W wojsku jest taki żart. Obrona czołgu rośnie wprost proporcjonalnie do jego prędkości poruszania się na polu bitwy. Ale tu nie ma żartów.
Zamiast posłowia
Według federalnego programu celowego „Przemysłowa utylizacja broni i sprzętu wojskowego na lata 2011-2015 i do 2020 roku” miała zniszczyć około 10 tys. jednostek „przestarzałych” pojazdów opancerzonych produkcji sowieckiej. Ale dziś, według szefa Głównego Zarządu Pancernego Ministerstwa Obrony, generała broni Aleksandra Szewczenki, decyzja ta została zrewidowana.

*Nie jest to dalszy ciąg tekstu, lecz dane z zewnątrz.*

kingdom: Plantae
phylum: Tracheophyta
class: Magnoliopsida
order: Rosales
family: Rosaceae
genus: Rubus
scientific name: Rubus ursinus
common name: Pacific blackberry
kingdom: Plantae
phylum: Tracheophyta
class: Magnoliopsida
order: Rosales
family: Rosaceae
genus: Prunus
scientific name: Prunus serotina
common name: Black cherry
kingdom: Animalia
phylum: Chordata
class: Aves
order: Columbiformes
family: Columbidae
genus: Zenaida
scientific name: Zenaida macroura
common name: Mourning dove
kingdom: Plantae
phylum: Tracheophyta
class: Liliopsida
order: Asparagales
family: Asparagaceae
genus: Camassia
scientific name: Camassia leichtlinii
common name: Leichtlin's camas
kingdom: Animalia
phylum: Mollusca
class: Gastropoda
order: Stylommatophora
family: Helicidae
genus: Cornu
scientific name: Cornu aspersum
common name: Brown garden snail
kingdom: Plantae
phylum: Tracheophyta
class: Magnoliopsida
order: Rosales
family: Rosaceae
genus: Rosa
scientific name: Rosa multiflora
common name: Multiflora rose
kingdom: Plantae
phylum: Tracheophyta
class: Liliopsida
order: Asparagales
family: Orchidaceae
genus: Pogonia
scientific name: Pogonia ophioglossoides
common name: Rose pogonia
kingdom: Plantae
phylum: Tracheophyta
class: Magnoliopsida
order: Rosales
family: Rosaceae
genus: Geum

Recyklingowi podlega nie więcej niż 4 tys. sztuk. Resztę postanowiono przywrócić i przekazać Siłom Zbrojnym Federacji Rosyjskiej lub przekazać/sprzedać krajom sojuszniczym.
Doświadczenia bitew syryjskich, a także decyzja podjęta na ich podstawie sugerują, że jest jeszcze za wcześnie, aby stare radzieckie czołgi „zrywały podkowy”. W dzisiejszym niespokojnym świecie wciąż będą mieli okazję wyróżnić się na polu bitwy niejednokrotnie i udowodnić, że w butelkach wciąż jest proch strzelniczy.